Omicron-What to Know About the New COVID-19 Variant
A new COVID-19 variant, omicron, has reached the USA’s horizon.
Hailing from South Africa, omicron already has reached 20 countries including Canada, Great Britain, Italy, Australia, Belgium and Israel.
The World Health Organization labels omicron a “cause for concern,” as it may be more contagious than other variants.
Still, scientists say not to panic.
Like many viruses, including flu, the coronavirus changes as it replicates. Versions that shift-change the most are more likely to infect people more quickly, as does the wily delta strain and now omicron. The latter, also called B.1.1.529, has mutated at least 50 times, an unusually large amount.

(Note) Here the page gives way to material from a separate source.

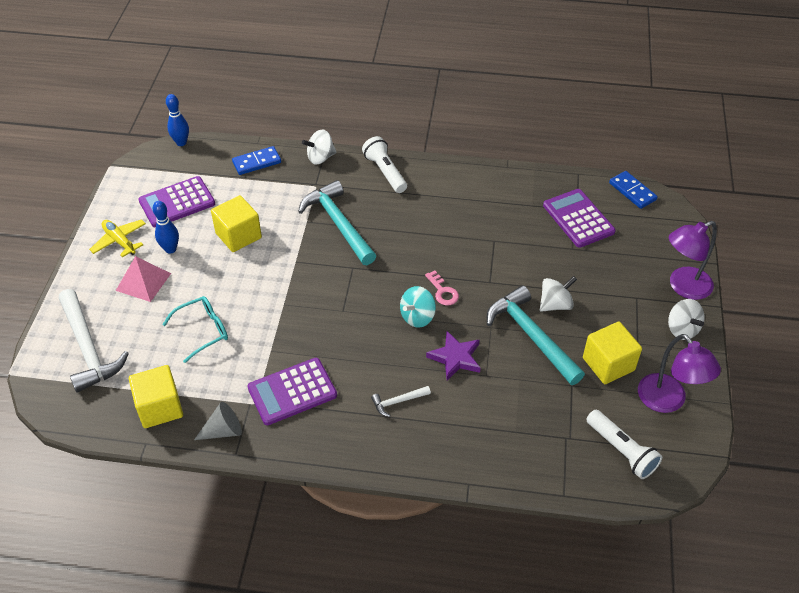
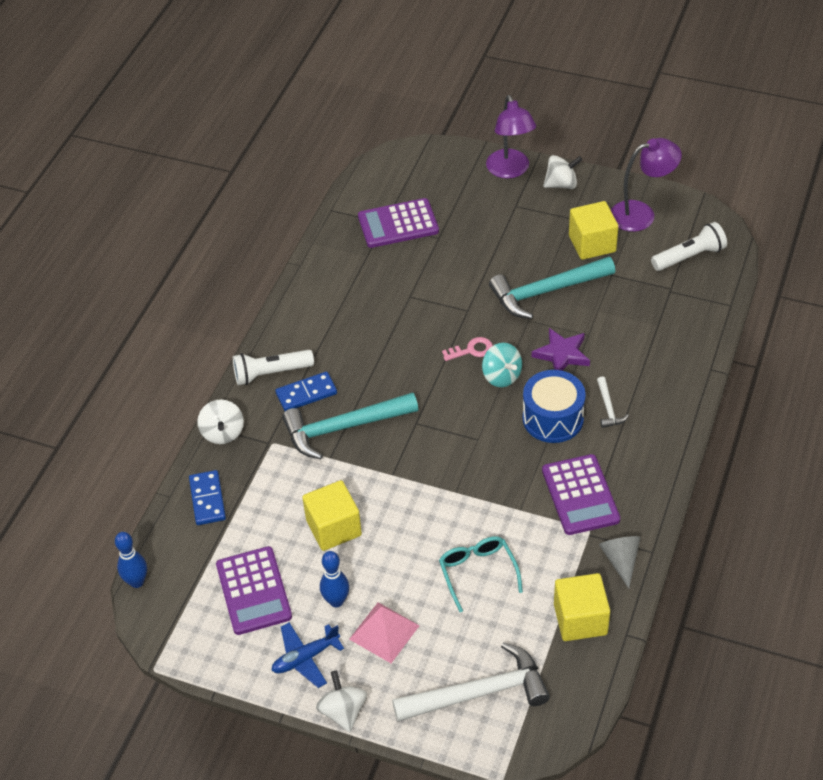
camera: 75 degrees left, 0 degrees up
yellow plane [89,219,146,257] -> blue plane [272,622,344,688]
white spinning top [540,276,577,312] -> white spinning top moved to [316,670,367,732]
blue domino [609,171,658,209] -> blue domino moved to [275,372,337,411]
none -> blue drum [523,370,586,443]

But so far, the latest strain has not been found to be lethal among the vaccinated. The unvaccinated and unmasked, however, risk dire symptoms, hospitalizations or death.
Most variants have virtually the same spike proteins of the original coronavirus, and vaccines have proven protective against them.
In a press conference Monday, President Joe Biden urged Americans to get inoculated, as scientists globally have suggested. The vaccinated are far less likely to have dire symptoms. Three out of four hospitalized with omicron in South Africa have been unvaccinated.
Along with other researchers, the CDC is racing to determine whether a vaccine update for omicron will be needed.
Most likely the vaccines already in America can create sufficient antibodies to combat omicron—as they have delta.
Pfizer-BioNTech SE and Moderna say they’re already working on stronger shots should new strains need them.
As with current vaccines, new ones will not contain the virus. You cannot catch coronavirus from the vaccines.
Typically, side effects are minimal. Soreness and redness at the injection site that lasts a day or so is most common. Fatigue or mild fever and stomachache also are possible—and are actually positive signs your body is battling perceived invaders. Learn more about being vaccinated at Memorial Hermann.
For omicron, safety measures remain the same as against prior versions of COVID-19, or SARS-CoV-2: Wear well-fitted masks while indoors in public, maintain social distance of 6 feet or more, and wash hands frequently.
Call your doctor—and isolate—if you have fever, chills, cough, fatigue, congestion, sore throat, headaches, body aches or trouble breathing.
The information in this article is accurate as of December 2, 2021. It was clinically reviewed by Binita Patel.